Try it
Look below for the line with "Appendix One – THE LAW" and the line with "All Health and"; repeat exactly those two lines and all lines between them, but no pictures.

Start of Given records

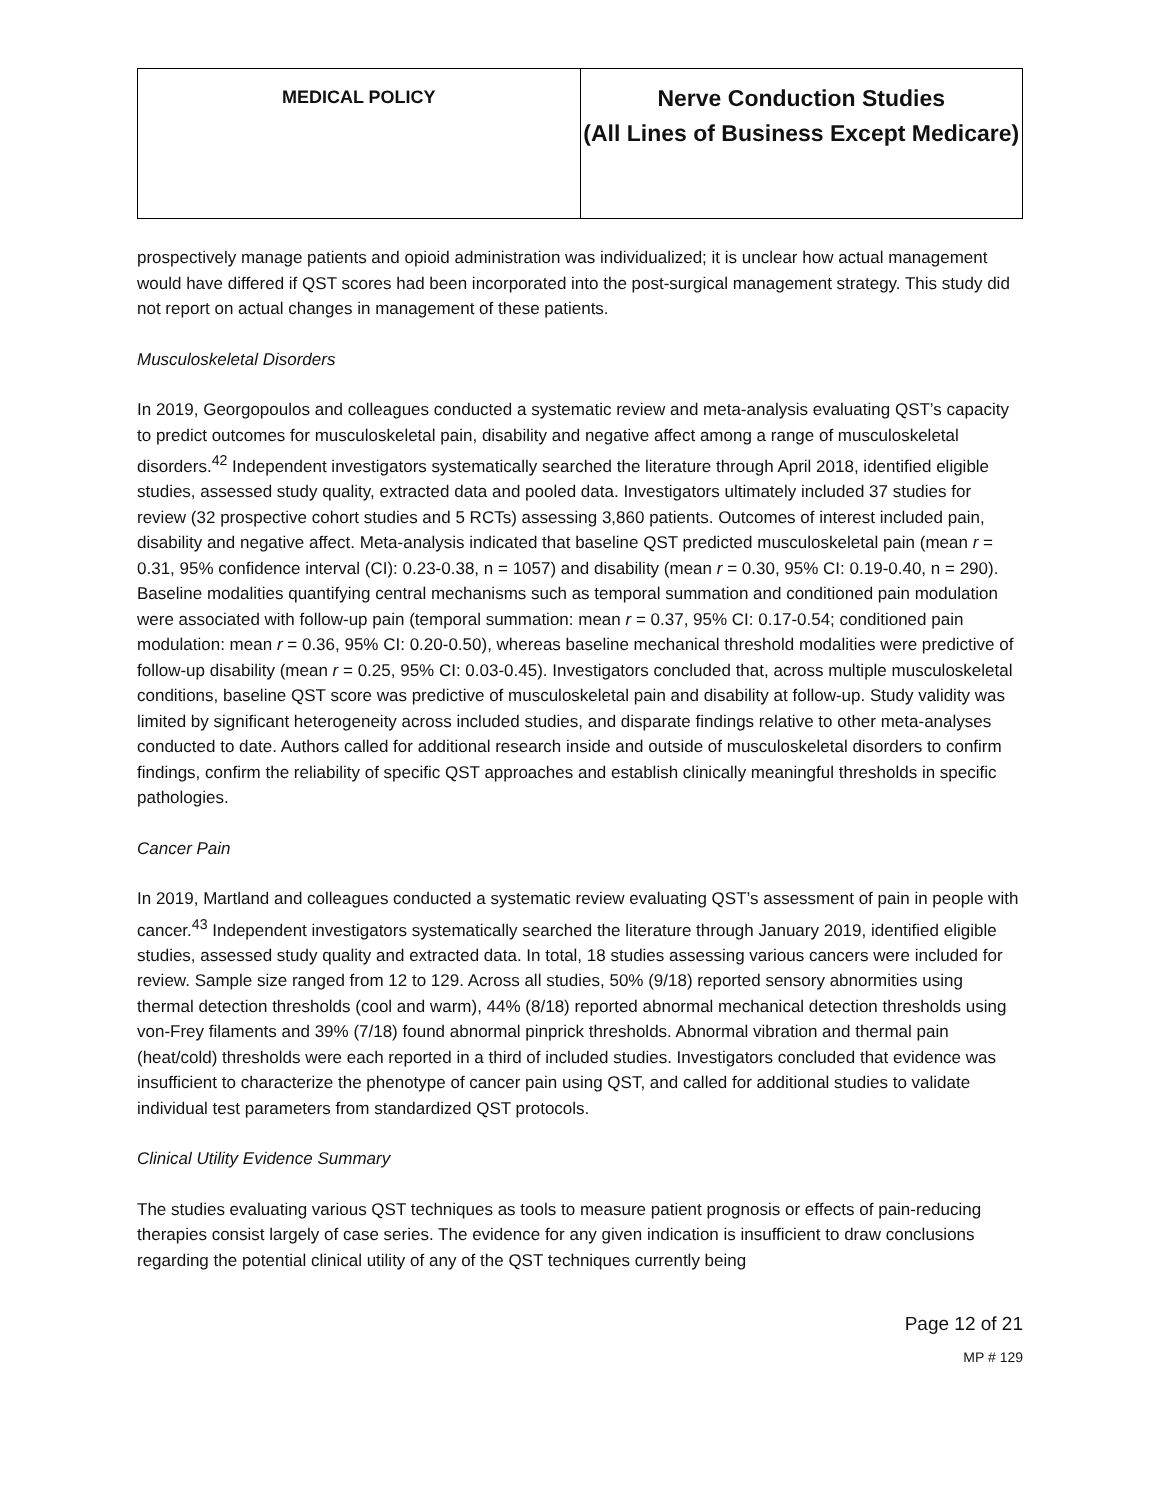| MEDICAL POLICY | Nerve Conduction Studies (All Lines of Business Except Medicare) |
prospectively manage patients and opioid administration was individualized; it is unclear how actual management would have differed if QST scores had been incorporated into the post-surgical management strategy. This study did not report on actual changes in management of these patients.
Musculoskeletal Disorders
In 2019, Georgopoulos and colleagues conducted a systematic review and meta-analysis evaluating QST’s capacity to predict outcomes for musculoskeletal pain, disability and negative affect among a range of musculoskeletal disorders.<sup>42</sup> Independent investigators systematically searched the literature through April 2018, identified eligible studies, assessed study quality, extracted data and pooled data. Investigators ultimately included 37 studies for review (32 prospective cohort studies and 5 RCTs) assessing 3,860 patients. Outcomes of interest included pain, disability and negative affect. Meta-analysis indicated that baseline QST predicted musculoskeletal pain (mean r = 0.31, 95% confidence interval (CI): 0.23-0.38, n = 1057) and disability (mean r = 0.30, 95% CI: 0.19-0.40, n = 290). Baseline modalities quantifying central mechanisms such as temporal summation and conditioned pain modulation were associated with follow-up pain (temporal summation: mean r = 0.37, 95% CI: 0.17-0.54; conditioned pain modulation: mean r = 0.36, 95% CI: 0.20-0.50), whereas baseline mechanical threshold modalities were predictive of follow-up disability (mean r = 0.25, 95% CI: 0.03-0.45). Investigators concluded that, across multiple musculoskeletal conditions, baseline QST score was predictive of musculoskeletal pain and disability at follow-up. Study validity was limited by significant heterogeneity across included studies, and disparate findings relative to other meta-analyses conducted to date. Authors called for additional research inside and outside of musculoskeletal disorders to confirm findings, confirm the reliability of specific QST approaches and establish clinically meaningful thresholds in specific pathologies.
Cancer Pain
In 2019, Martland and colleagues conducted a systematic review evaluating QST’s assessment of pain in people with cancer.<sup>43</sup> Independent investigators systematically searched the literature through January 2019, identified eligible studies, assessed study quality and extracted data. In total, 18 studies assessing various cancers were included for review. Sample size ranged from 12 to 129. Across all studies, 50% (9/18) reported sensory abnormities using thermal detection thresholds (cool and warm), 44% (8/18) reported abnormal mechanical detection thresholds using von-Frey filaments and 39% (7/18) found abnormal pinprick thresholds. Abnormal vibration and thermal pain (heat/cold) thresholds were each reported in a third of included studies. Investigators concluded that evidence was insufficient to characterize the phenotype of cancer pain using QST, and called for additional studies to validate individual test parameters from standardized QST protocols.
Clinical Utility Evidence Summary
The studies evaluating various QST techniques as tools to measure patient prognosis or effects of pain-reducing therapies consist largely of case series. The evidence for any given indication is insufficient to draw conclusions regarding the potential clinical utility of any of the QST techniques currently being
Page 12 of 21
MP # 129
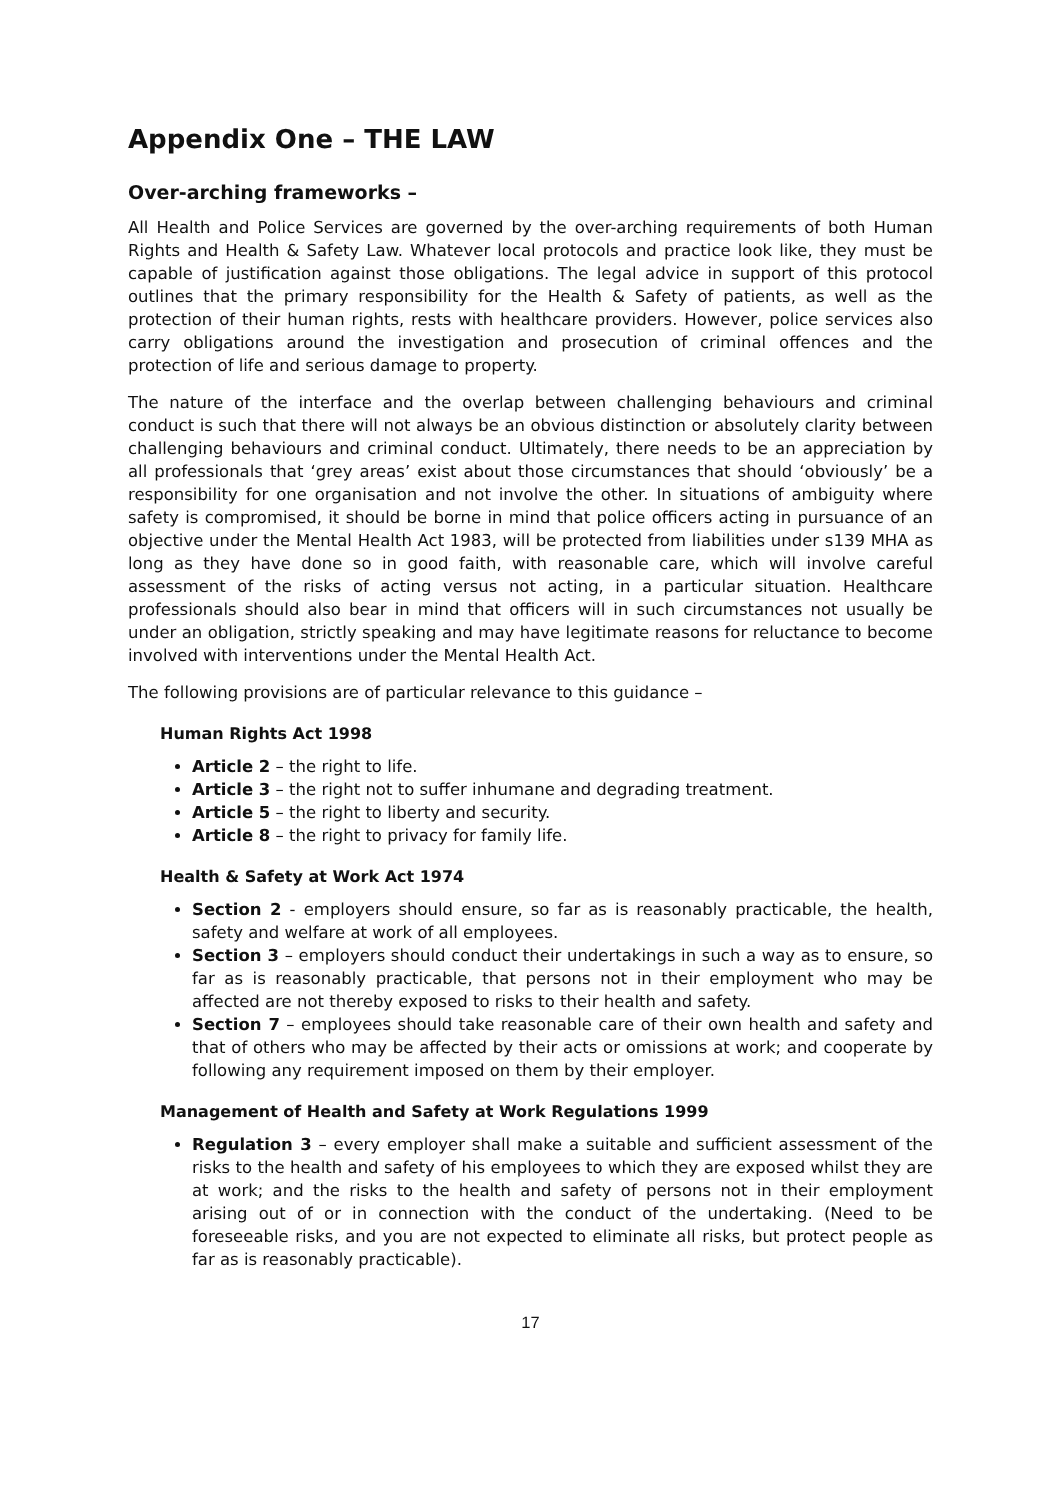Appendix One – THE LAW
Over-arching frameworks –
All Health and Police Services are governed by the over-arching requirements of both Human Rights and Health & Safety Law. Whatever local protocols and practice look like, they must be capable of justification against those obligations. The legal advice in support of this protocol outlines that the primary responsibility for the Health & Safety of patients, as well as the protection of their human rights, rests with healthcare providers. However, police services also carry obligations around the investigation and prosecution of criminal offences and the protection of life and serious damage to property.
The nature of the interface and the overlap between challenging behaviours and criminal conduct is such that there will not always be an obvious distinction or absolutely clarity between challenging behaviours and criminal conduct. Ultimately, there needs to be an appreciation by all professionals that ‘grey areas’ exist about those circumstances that should ‘obviously’ be a responsibility for one organisation and not involve the other. In situations of ambiguity where safety is compromised, it should be borne in mind that police officers acting in pursuance of an objective under the Mental Health Act 1983, will be protected from liabilities under s139 MHA as long as they have done so in good faith, with reasonable care, which will involve careful assessment of the risks of acting versus not acting, in a particular situation. Healthcare professionals should also bear in mind that officers will in such circumstances not usually be under an obligation, strictly speaking and may have legitimate reasons for reluctance to become involved with interventions under the Mental Health Act.
The following provisions are of particular relevance to this guidance –
Human Rights Act 1998
Article 2 – the right to life.
Article 3 – the right not to suffer inhumane and degrading treatment.
Article 5 – the right to liberty and security.
Article 8 – the right to privacy for family life.
Health & Safety at Work Act 1974
Section 2 - employers should ensure, so far as is reasonably practicable, the health, safety and welfare at work of all employees.
Section 3 – employers should conduct their undertakings in such a way as to ensure, so far as is reasonably practicable, that persons not in their employment who may be affected are not thereby exposed to risks to their health and safety.
Section 7 – employees should take reasonable care of their own health and safety and that of others who may be affected by their acts or omissions at work; and cooperate by following any requirement imposed on them by their employer.
Management of Health and Safety at Work Regulations 1999
Regulation 3 – every employer shall make a suitable and sufficient assessment of the risks to the health and safety of his employees to which they are exposed whilst they are at work; and the risks to the health and safety of persons not in their employment arising out of or in connection with the conduct of the undertaking. (Need to be foreseeable risks, and you are not expected to eliminate all risks, but protect people as far as is reasonably practicable).
17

End of Given records

Answer to this exercise
Appendix One – THE LAW
Over-arching frameworks –
All Health and Police Services are governed by the over-arching requirements of both Human Rights and Health & Safety Law. Whatever local protocols and practice look like, they must be capable of justification against those obligations. The legal advice in support of this protocol outlines that the primary responsibility for the Health & Safety of patients, as well as the protection of their human rights, rests with healthcare providers. However, police services also carry obligations around the investigation and prosecution of criminal offences and the protection of life and serious damage to property.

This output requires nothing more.